Lo malo de la corrupción política son los daños colaterales. Más allá de las lindezas y horteradas con las que se engolfan los protagonistas de la trama Gürtel («Te quiero un huevo, amiguito del alma», «Se lo compré a la hija de puta de La Perla. ¿No se lo voy a comprar a esta?») que erosionan los cánones del buen gusto y hasta del sentido común, las repercusiones negativas se extienden como una mancha de aceite sobre la credibilidad de los políticos. Y la credibilidad es un espejo que no conviene dejar que se empañe. Cuesta mucho limpiarlo.
Ese aire de bazar que envuelve los regalos de esta panda de corruptos se aproxima más a la estética de la tómbola, donde siempre toca, si no es un pito es una pelota, que a las tarascadas abstractas del tiburuneo financiero. Aquí no hay ni gusto ni grandeza, se trate de un regalo de viaje de boda, relojes y coches caros comprados sin otro criterio que la marca, joyas en las que lo importante es el ticket, juegos de luces con láser, moquetas o millones de euros para las cuentas en Suiza o los chalés de lujo. Guirnaldas.
No tienen el gracejo del carterista que roba sin violencia ni la picaresca de esos granujas simpáticos que tratan de abandonar el hoyo de la ruina. A estos les puede el instinto del trincador que actúa sin otras armas que la desvergüenza y la impunidad. Hasta que llegó Garzón (¡vaya paradoja!) y mandó apagar. Ahora, el mundo al revés: la escalera encima de la cabra. Los pájaros disparando a las escopetas.
Las secuelas de esas acciones se van conociendo a medida que son desbrozados los 50.000 folios (eso sí que es un tocho) del sumario. Y la contaminación salpica a toda la clase política. Nadie queda indemne. Los del PP, porque ahora les toca la patata caliente y los otros partidos porque se ven sujetos a la inercia del «pues anda que tú», que nos retrotrae a Filesa, Malesa y Time Export o al «su problema es el 3%» que resonó como un trueno en el Parlament de Cataluña cuando los que mandaban allí eran los del partido de Pujol.

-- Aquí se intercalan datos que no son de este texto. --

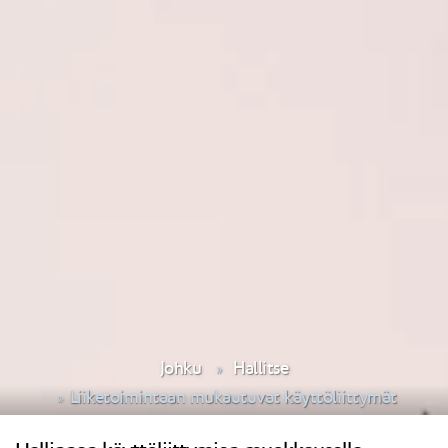
Johku
Hallitse
Liiketoimintaan mukautuvat käyttöliittymät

El gasto que ocasiona la corrupción es un auténtico dispendio. No por los millones hurtados a las arcas públicas, sino por el desgaste moral y de credibilidad que representa el latrocinio. Con ser grave, el daño económico es subsanable. Lo verdaderamente oneroso, lo difícil de reponer son los daños colaterales en la ‘estructura democrática’, un esfuerzo social que ha costado generaciones sacar adelante y que cuatro desalmados están a punto de tirar por la borda.
La corrupción en las esferas políticas actúa con la fuerza multiplicadora de la nitroglicerina. Cuando se circunscribe a episodios personales, fáciles de identificar, equivale al robo de unos cacos en un concesionario de coches. Pero cuando la percepción ciudadana –como ocurre ahora– es que se trata de prácticas habituales de las que «nadie se libra» no se puede comparar con el robo de un vehículo sino con el robo de todas las patentes. Bastante más grave.
Tengo la impresión de que estos casos además de poner en riesgo el sistema democrático arramblan con otras víctimas. Si Filesa dinamitó la imagen de muchos honrados socialistas, me temo que el llamado ‘caso Gürtel’ va a ser la puntilla del propio Mariano Rajoy. ¿Queda más?